Image source: Netflix.com

Image source: Netflix.com

Unbreakable Kimmy Schmidt, starring Ellie Kemper as Schmidt and produced by Tina Fey, is interesting, at first.

The dark, somewhat ridiculous show starts out when Schmidt and three other women, nicknamed “bunker women”, were rescued from a bunker in some rural hole-in-the-ground town. They had spent 15 years together, completely sealed off from the outside world which they were led to believe was being consumed by an apocalypse.

Schmidt moves to New York City and is absolutely clueless about adult life. She was lured into the bunker when she was in seventh grade, and a particularly idiotic one at that. As an adult she still dresses in a loud and borderline atrocious manner, like a typical seventh grader.

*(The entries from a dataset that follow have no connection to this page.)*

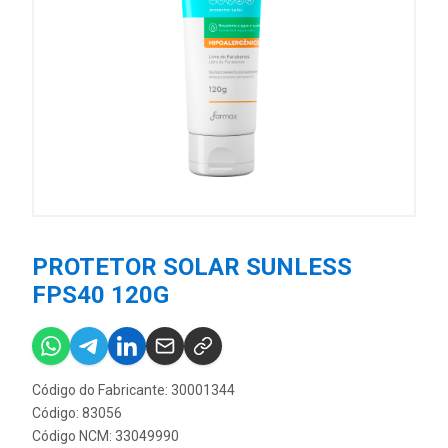
PROTETOR SOLAR SUNLESS
FPS40 120G
Código do Fabricante: 30001344
Código: 83056
Código NCM: 33049990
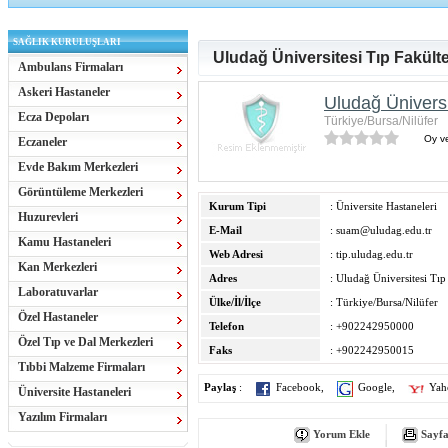
SAĞLIK KURULUŞLARI
Uludağ Üniversitesi Tıp Fakülte
Ambulans Firmaları
Askeri Hastaneler
Uludağ Üniversi
Ecza Depoları
Türkiye/Bursa/Nilüfer
Oy ve
Eczaneler
Evde Bakım Merkezleri
Görüntüleme Merkezleri
Kurum Tipi
: Üniversite Hastaneleri
Huzurevleri
E-Mail
:
suam@uludag.edu.tr
Kamu Hastaneleri
Web Adresi
:
tip.uludag.edu.tr
Kan Merkezleri
Adres
: Uludağ Üniversitesi Tıp
Laboratuvarlar
Ülke/İl/İlçe
: Türkiye/Bursa/Nilüfer
Özel Hastaneler
Telefon
: +902242950000
Özel Tıp ve Dal Merkezleri
Faks
: +902242950015
Tıbbi Malzeme Firmaları
Paylaş
:
Facebook
,
Google
,
Yah
Üniversite Hastaneleri
Yazılım Firmaları
Yorum Ekle
Sayfa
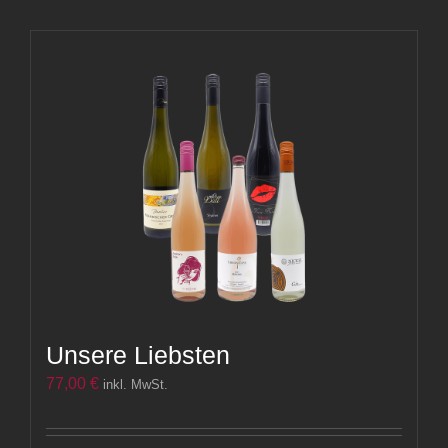
Unsere Liebsten
77,00
€
inkl. MwSt.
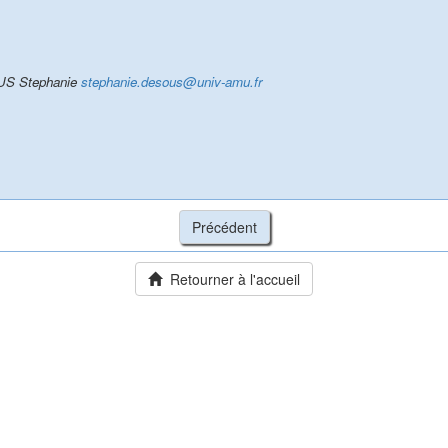
US Stephanie
stephanie.desous@univ-amu.fr
Retourner à l'accueil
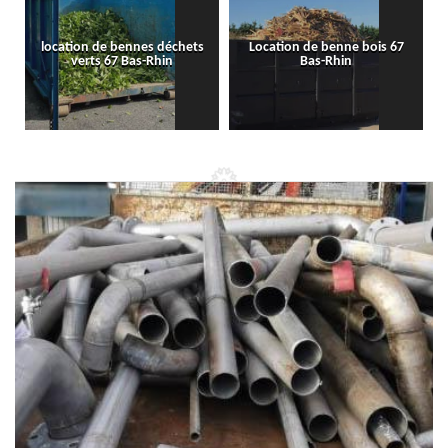
location de bennes déchets
Location de benne bois 67
verts 67 Bas-Rhin
Bas-Rhin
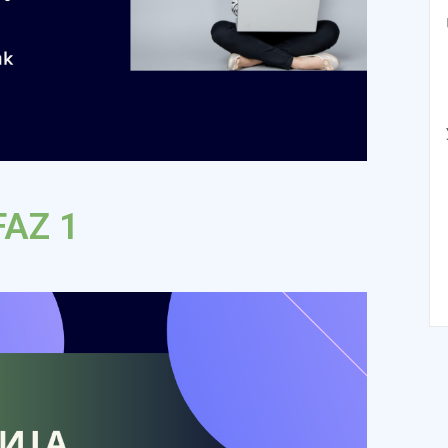
FAZ 1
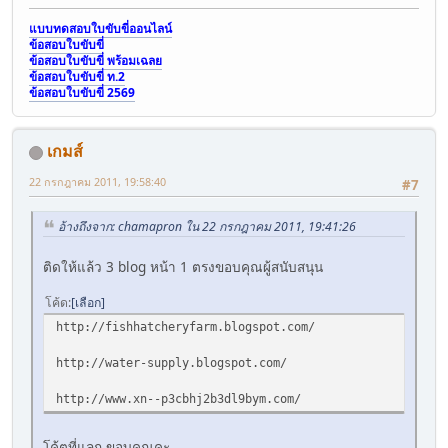
แบบทดสอบใบขับขี่ออนไลน์
ข้อสอบใบขับขี่
ข้อสอบใบขับขี่ พร้อมเฉลย
ข้อสอบใบขับขี่ ท.2
ข้อสอบใบขับขี่ 2569
เกมส์
22 กรกฎาคม 2011, 19:58:40
#7
อ้างถึงจาก: chamapron ใน 22 กรกฎาคม 2011, 19:41:26
ติดให้แล้ว 3 blog หน้า 1 ตรงขอบคุณผู้สนับสนุน
โค้ด
เลือก
http://fishhatcheryfarm.blogspot.com/
http://water-supply.blogspot.com/
http://www.xn--p3cbhj2b3dl9bym.com/
โค้ตที่แลก ขอบคุณคะ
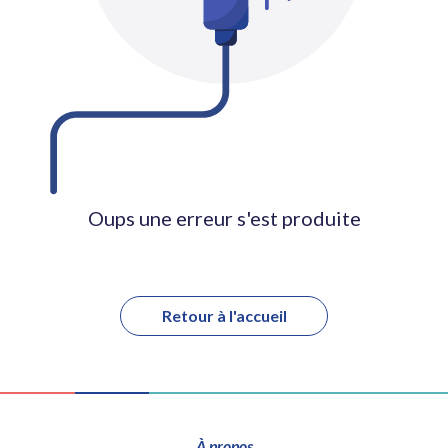
Oups une erreur s'est produite
Retour à l'accueil
À propos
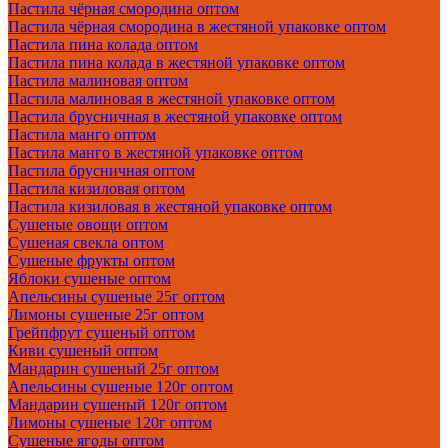
Пастила чёрная смородина оптом
Пастила чёрная смородина в жестяной упаковке оптом
Пастила пина колада оптом
Пастила пина колада в жестяной упаковке оптом
Пастила малиновая оптом
Пастила малиновая в жестяной упаковке оптом
Пастила брусничная в жестяной упаковке оптом
Пастила манго оптом
Пастила манго в жестяной упаковке оптом
Пастила брусничная оптом
Пастила кизиловая оптом
Пастила кизиловая в жестяной упаковке оптом
Сушеные овощи оптом
Сушеная свекла оптом
Сушеные фрукты оптом
Яблоки сушеные оптом
Апельсины сушеные 25г оптом
Лимоны сушеные 25г оптом
Грейпфрут сушеный оптом
Киви сушеный оптом
Мандарин сушеный 25г оптом
Апельсины сушеные 120г оптом
Мандарин сушеный 120г оптом
Лимоны сушеные 120г оптом
Сушеные ягоды оптом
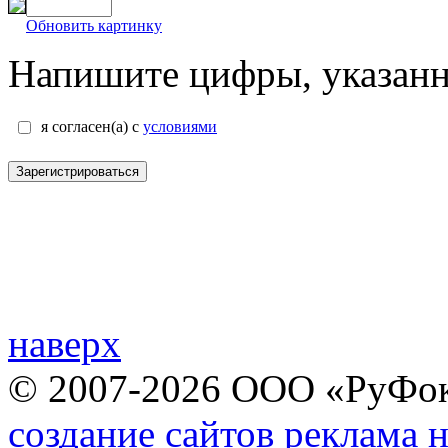
Обновить картинку
Напишите цифры, указанн
я согласен(а) с
условиями
Зарегистрироваться
наверх
© 2007-2026 ООО «РуФо
создание сайтов
реклама н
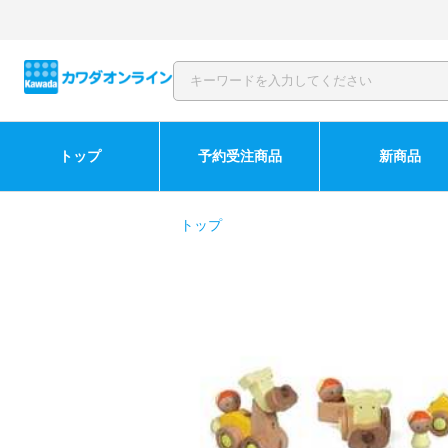
トップ
予約受注商品
新商品
トップ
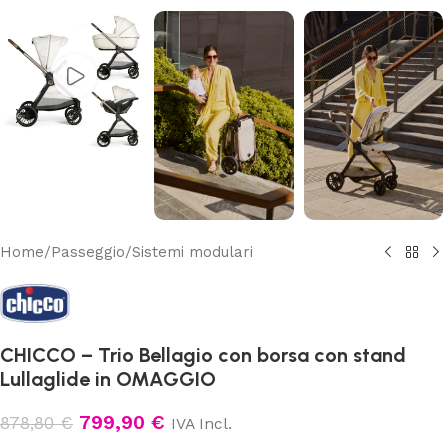
Home
/
Passeggio
/
Sistemi modulari
CHICCO – Trio Bellagio con borsa con stand
Lullaglide in OMAGGIO
799,90
€
878,80
€
IVA Incl.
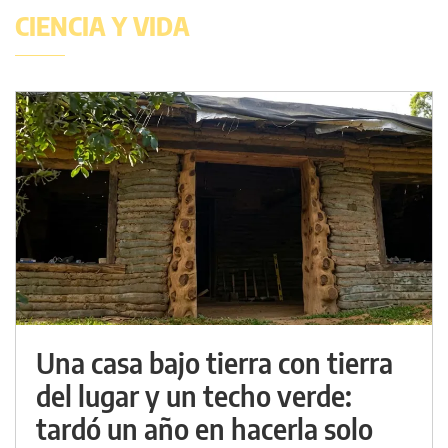
CIENCIA Y VIDA
Una casa bajo tierra con tierra
del lugar y un techo verde:
tardó un año en hacerla solo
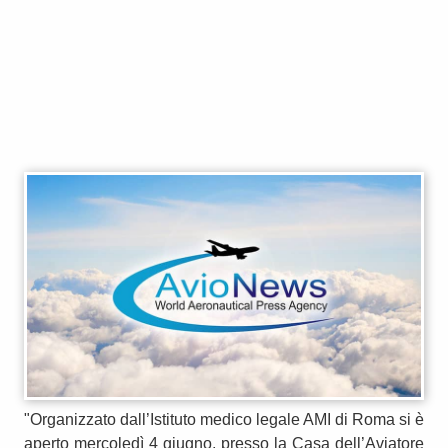
"Organizzato dall’Istituto medico legale AMI di Roma si è
aperto mercoledì 4 giugno, presso la Casa dell’Aviatore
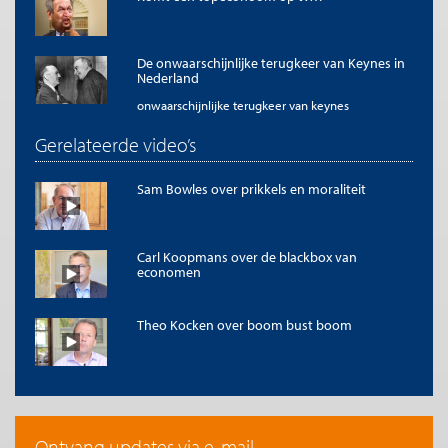
De onwaarschijnlijke terugkeer van Keynes in
Nederland
onwaarschijnlijke terugkeer van keynes
Gerelateerde video’s
Sam Bowles over prikkels en moraliteit
Carl Koopmans over de blackbox van
economen
Theo Kocken over boom bust boom
Ontvang updates via e-mail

Schmidt bumbles her way through adult life with her new and equally colorful friends Titus Andromedon (Titus Burgess) and Lillian Kaushtupper (Carol Kane). These characters can best be described as low-level criminals with low job prospects.

The new season, which was released on April 15th to Netflix, is largely the same as the last. While Schmidt is more acclimated to adult life in her cramped closet inside an old basement unit in an assumed rent-controlled district of New York, she has only moved onto an 8th grade mentality.

While the schtick gets old fast, the actors and actresses are superb. All of them are genuinely convincing, and the viewer could easily forget that this show is not a documentary if it weren’t for the obvious slapstick comedy.

Tina Fey is a comic genius. From her career on Saturday Night Live to 30 Rock and the countless other movies she’s written, produced and starred in, she’s always impressed.

However, she didn’t hit the nail on the head with this one.